Manley
- Industry: Fashion
- Founded: 2011
- Founder: Emma Manley
- Headquarters: Ireland
- Products: Clothing, accessories
- Website: www.manley.ie

= Manley (fashion brand) =

Irish fashion brand by Emma Manley

Manley is an Irish fashion label founded in 2011 by designer Emma Manley, who serves as the brand’s founder and creative director. The label is known for blending leather, embellishment, and contemporary tailoring. Over half of its garments and all jewellery are produced in Ireland.

== History ==
Emma Manley launched the brand in 2011 with a six-piece collection created on a budget of €80. Early collections were shown in pop-up shops, including one hosted in her family home. The brand subsequently expanded into jewellery and bags, and its products are stocked in Irish boutiques and shipped internationally.

== Design ==
Manley is noted for its use of leather, metallic fabrics, and hand-finished embellishment. Its design philosophy emphasises versatile, long-lasting pieces rather than trend-driven collections.

== Collaborations ==
Manley has participated in collaborations and retail showcases with Irish partners.

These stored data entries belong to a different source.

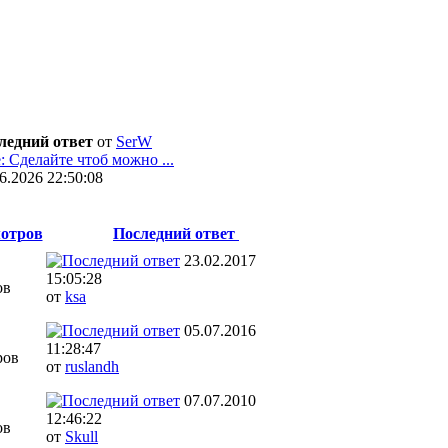
ледний ответ
от
SerW
: Сделайте чтоб можно ...
6.2026 22:50:08
отров
Последний ответ
23.02.2017
15:05:28
ов
от
ksa
05.07.2016
11:28:47
ров
от
ruslandh
07.07.2010
12:46:22
ов
от
Skull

- BLOSS – a pop-up retail initiative co-founded by Emma Manley to showcase Irish design at Dundrum Town Centre (2018–2019).

- Brown Thomas CREATE – Manley was among the Irish designers featured in Brown Thomas’s CREATE showcase in 2013, which highlighted emerging and established labels.

- Insomnia Coffee Company – in 2016, Manley collaborated with Insomnia Coffee to design festive takeaway cups for the chain’s Christmas campaign.

- The O2 – Manley created customised pieces in association with The O2 Arena in Dublin, as part of a promotional campaign documented in photography by Andres Poveda.

== Notable commissions ==
In 2016, Manley designed the wedding dress for actor Aoibhín Garrihy. The bespoke gown, featuring thousands of hand-applied embellishments, was widely covered in Irish media and led to the launch of the Manley Bride line.

== Founder ==
Emma Manley studied at Coolmine Community School in Dublin before pursuing fashion at the Grafton Academy of Fashion Design, after being rejected by both the National College of Art and Design and Limerick School of Art and Design. She worked in New York with VPL and in London with Alexander McQueen before returning to Ireland and working with Topshop.

== Recognition and media ==
RTÉ described Manley as "one of Ireland’s most recognised designers". The brand and its founder have been profiled in Irish Times, Irish Examiner, Image, RSVP Live, and Hot Press.